Rapidement, il n’y a plus rien à chercher. La mère ne cherche pas à cacher quoi que ce soit. Même, elle abhorre le mensonge et regrette qu’on lui ait fait croire, enfant, pendant des années, que sa mère était à l’hôpital alors qu’elle était déjà morte. Il n’y a pas de mensonge, sinon à soi-même, dans une duplicité de soi à soi que l’on ignore comme s’il s’agissait d’un autre. Mécanisme de défense : cela n’a pas existé. Il ne s’est rien passé. Rien sur quoi l’on doive se retourner. C’est pas bien, ça, il ne faut pas, se défend la mère lorsque son fils l’oblige par ses questions à déterrer un passé sur lequel elle a fait une croix. Bien qu’il n’y ait rien de voyeur (remous de l’eau depuis la plage de Casablanca, herbes dans le cimetière… le spectateur n’est pas invité à voir mais à contempler), on finit par se demander s’il est vraiment nécessaire d’infliger ça à la mère, les questions auxquelles on a déjà trouvé une réponse, une visite au cimetière. La mère refusait d’y remettre les pieds et à la voir là, absente auprès de la tombe d’un fantôme qui l’a désertée mais hante le réalisateur, on se demande si l’apaisement narratif de cette scène rejoint un quelconque apaisement personnel.
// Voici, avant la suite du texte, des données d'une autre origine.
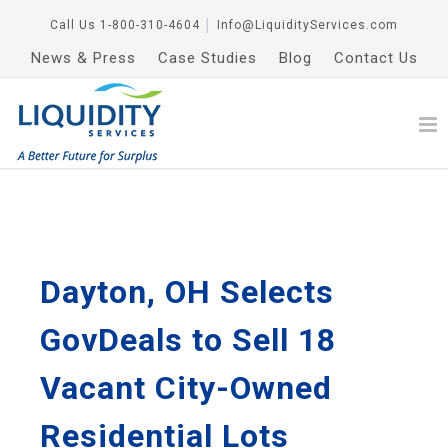
Call Us
1-800-310-4604
│
Info@LiquidityServices.com
News & Press
Case Studies
Blog
Contact Us
Dayton, OH Selects
GovDeals to Sell 18
Vacant City-Owned
Residential Lots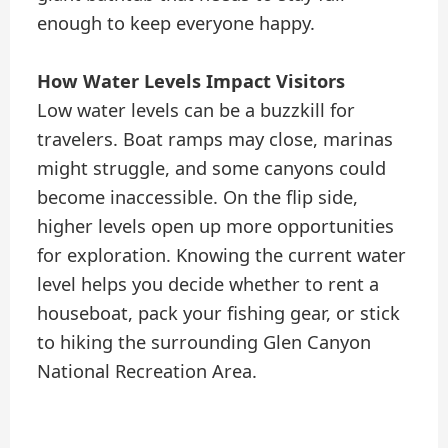
enough to keep everyone happy.
How Water Levels Impact Visitors
Low water levels can be a buzzkill for
travelers. Boat ramps may close, marinas
might struggle, and some canyons could
become inaccessible. On the flip side,
higher levels open up more opportunities
for exploration. Knowing the current water
level helps you decide whether to rent a
houseboat, pack your fishing gear, or stick
to hiking the surrounding Glen Canyon
National Recreation Area.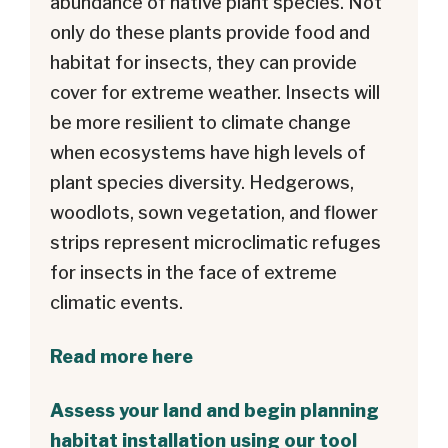
abundance of native plant species. Not
only do these plants provide food and
habitat for insects, they can provide
cover for extreme weather. Insects will
be more resilient to climate change
when ecosystems have high levels of
plant species diversity. Hedgerows,
woodlots, sown vegetation, and flower
strips represent microclimatic refuges
for insects in the face of extreme
climatic events.
Read more here
Assess your land and begin planning
habitat installation using our tool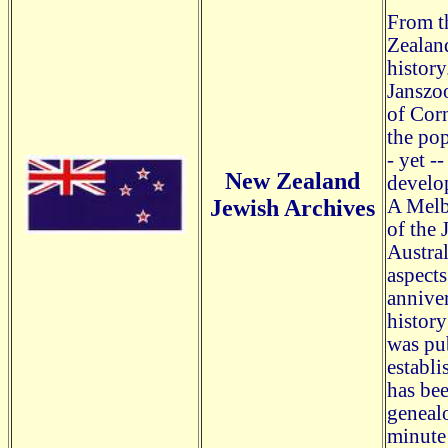
From t
Zealand
history
Janszoo
of Corn
the po
- yet -
New Zealand
develo
Jewish Archives
A Melb
of the 
Austral
aspects
anniver
history
was pu
establi
has bee
genealo
minute 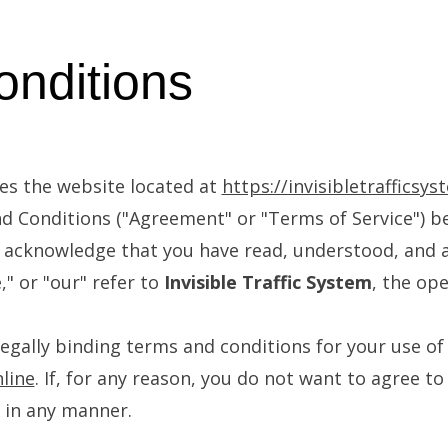
nditions
s the website located at
https://invisibletrafficsys
d Conditions ("Agreement" or "Terms of Service") be
ou acknowledge that you have read, understood, and 
" or "our" refer to
Invisible Traffic System
, the ope
egally binding terms and conditions for your use of 
nline
. If, for any reason, you do not want to agree t
 in any manner.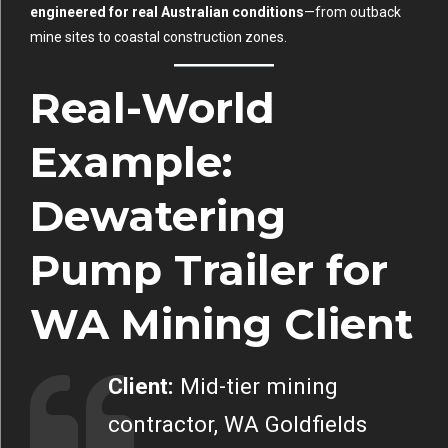
engineered for real Australian conditions
—from outback
mine sites to coastal construction zones.
Real-World
Example:
Dewatering
Pump Trailer for
WA Mining Client
Client:
Mid-tier mining
contractor, WA Goldfields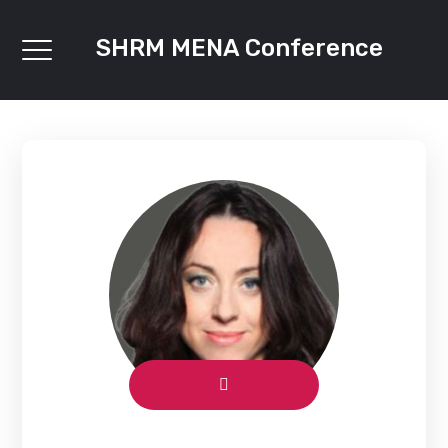
SHRM MENA Conference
Les échos que j’avais de ce documentaire se résumaient en un adjectif : émouvant. Très émouvant. Non. L’émotion appartient à ceux qui ont vécu le drame. Elle est recluse dans un déni que le réalisateur constate sans pouvoir l’entamer. Et c’est tout ce qui peut faire l’intérêt de ce documentaire familial qui, en soi, ne nous regarde pas – ou de biais, de travers, nous renvoyant par son histoire personnelle à l’histoire de la colonisation. En témoigne le cimetière où est enterrée l’enfant, cimetière français de Casablanca, à l’abandon. On ne veut pas voir. Surtout quand il n’y a plus rien à voir. Que des souvenirs, dont on ne sait s’ils sont en friche ou en jachère.